• What is required
Please report each row below that contains the word "left", copying every such row in full.

• Records for this exercise
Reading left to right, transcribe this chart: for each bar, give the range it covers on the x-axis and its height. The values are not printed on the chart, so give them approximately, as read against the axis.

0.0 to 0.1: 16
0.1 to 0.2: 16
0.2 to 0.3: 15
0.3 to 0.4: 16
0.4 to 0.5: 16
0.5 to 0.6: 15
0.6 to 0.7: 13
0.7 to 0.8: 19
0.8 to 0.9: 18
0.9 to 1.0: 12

---

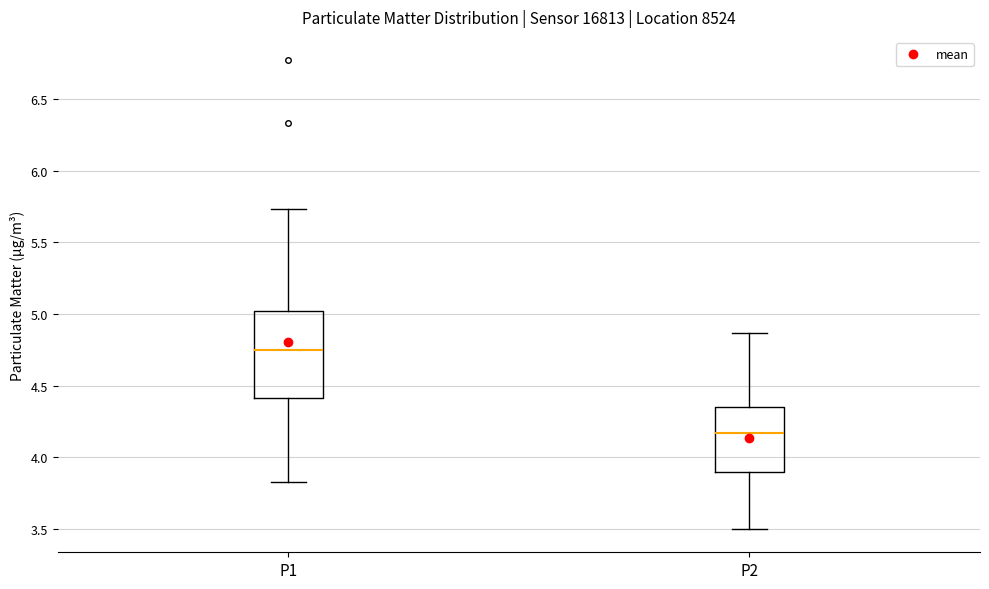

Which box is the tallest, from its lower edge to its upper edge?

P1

• Written solution
Reading left to right, transcribe this chart: for each bar, give the range it covers on the x-axis and its height. The values are not printed on the chart, so give them approximately, as read against the axis.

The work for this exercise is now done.